VATICAN CITY — Pope Benedict XVI rebuffed calls to let divorced Catholics who remarry receive Communion in a new document Tuesday and told Catholic politicians they are expected to wage the church's fight against abortion and gay marriage.

Putting his conservative stamp on his nearly 2-year-old papacy, Benedict also reaffirmed that priests must be celibate and included a nostalgic call for Latin use by rank-and-file faithful.

A worldwide meeting of bishops, held at the Vatican in 2005, endorsed the celibacy requirement, and Benedict embraced their call, despite shortages of priests in some places.

The 131-page "exhortation" is part of the pope's vigorous campaign to ensure bishops, priests and the world's 1.1 billion Roman Catholics strictly follow church teaching.

Before becoming pontiff in April 2005, Benedict, a German theologian, led the Vatican's drive to safeguard church teaching from doctrinal error.

Laced throughout the document are calls for more "sobriety" during Mass, including an endorsement of celebrating some parts of the Mass in Latin on certain occasions.

Russell Shaw, a conservative Catholic writer in the United States, described it as "certainly consistent with the pattern of this pontiff to date, a highly intelligent, highly thoughtful document which says nothing surprising, but which reaffirms the traditional positions of the church."

The question of whether Catholic politicians whose policies conflict with church teaching should be denied Communion grabbed attention during the 2004 U.S. presidential campaign, when St. Louis Archbishop Raymond Burke said he would deny the Eucharist to Democratic presidential nominee John Kerry, a Catholic who supports abortion rights.

Benedict wrote that public witness to one's faith was especially required of politicians who decide matters such as abortion, euthanasia, "the family built upon marriage between a man and a woman ... and the promotion of the common good in all its values."

"These values are not negotiable. Consequently Catholic politicians and legislators, conscious of their grave responsibility before society, must feel particularly bound, on the basis of a properly formed conscience, to introduce and support laws inspired by values grounded in human nature," Benedict wrote.

He indicated he was leaving the matter of wayward Catholic politicians to local bishops.

"Bishops are bound to reaffirm constantly these values as part of their responsibility to the flock entrusted to them," the pope said.

Referring to Benedict's leaving the matter to bishops, Lisa Sowle Cahill, a theologian at Boston College, said liberals might be "grateful he's not more aggressively insisting that pastoral flexibility be curtailed."

The plight of divorced Catholics who remarry is a concern for many faithful in the United States, where divorce and remarriage are common.

While Benedict acknowledged "the painful situations" of those remarried Catholics, he also reiterated the church's stance that they cannot receive Communion because the church holds they are living in sin if they consummate their new marriages.

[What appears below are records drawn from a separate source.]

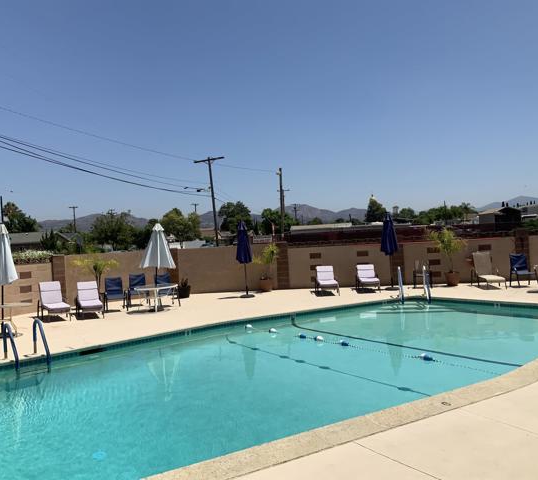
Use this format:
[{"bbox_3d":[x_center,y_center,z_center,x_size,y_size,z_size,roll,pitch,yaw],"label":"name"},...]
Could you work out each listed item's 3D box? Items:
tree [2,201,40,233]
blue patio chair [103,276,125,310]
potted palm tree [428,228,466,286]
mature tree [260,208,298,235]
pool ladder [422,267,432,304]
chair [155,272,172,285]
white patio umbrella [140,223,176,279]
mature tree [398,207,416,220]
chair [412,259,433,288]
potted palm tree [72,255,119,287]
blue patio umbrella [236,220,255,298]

The church "encourages these members of the faithful to commit themselves to living their relationship ... as friends, as brother and sister," Benedict said.

Benedict sounded rueful about some of the changes in the Mass since the liberalizing reforms in the 1960s after the Second Vatican Council, including a switch from celebrating Mass in Latin to local languages.

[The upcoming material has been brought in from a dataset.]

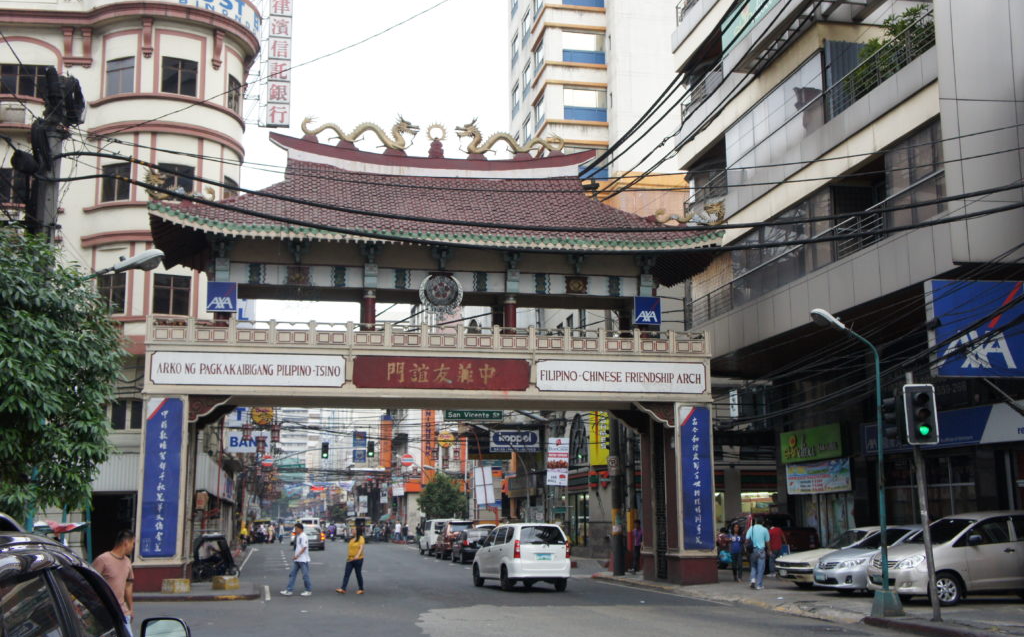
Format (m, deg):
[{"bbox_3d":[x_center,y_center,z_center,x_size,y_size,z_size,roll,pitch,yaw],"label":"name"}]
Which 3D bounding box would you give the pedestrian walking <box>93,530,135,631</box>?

The pope wrote that he agreed with bishops at the 2005 meeting that parts of Masses on international occasions should be celebrated in Latin.

Faithful can be taught to recite the more common prayers in Latin, Benedict wrote.

Lately, on Wednesdays when the pope meets with thousands of pilgrims and tourists, the faithful have been invited to recite the Lord's Prayer in Latin, with the text printed in the audience's program.

The 1960s reforms also inspired some congregations to replace somber hymns with foot-tapping folk music and, in the name of peace, to exchange kisses or energetic hugs during Mass.

"Certainly, as far as the liturgy is concerned, we cannot say that one song is as good as another," wrote Benedict, who plays classical music on the piano.

He suggested the "Gregorian chant be suitably esteemed and employed" at Mass and said gestures of peace should be "restricted to one's immediate neighbors" in the pews.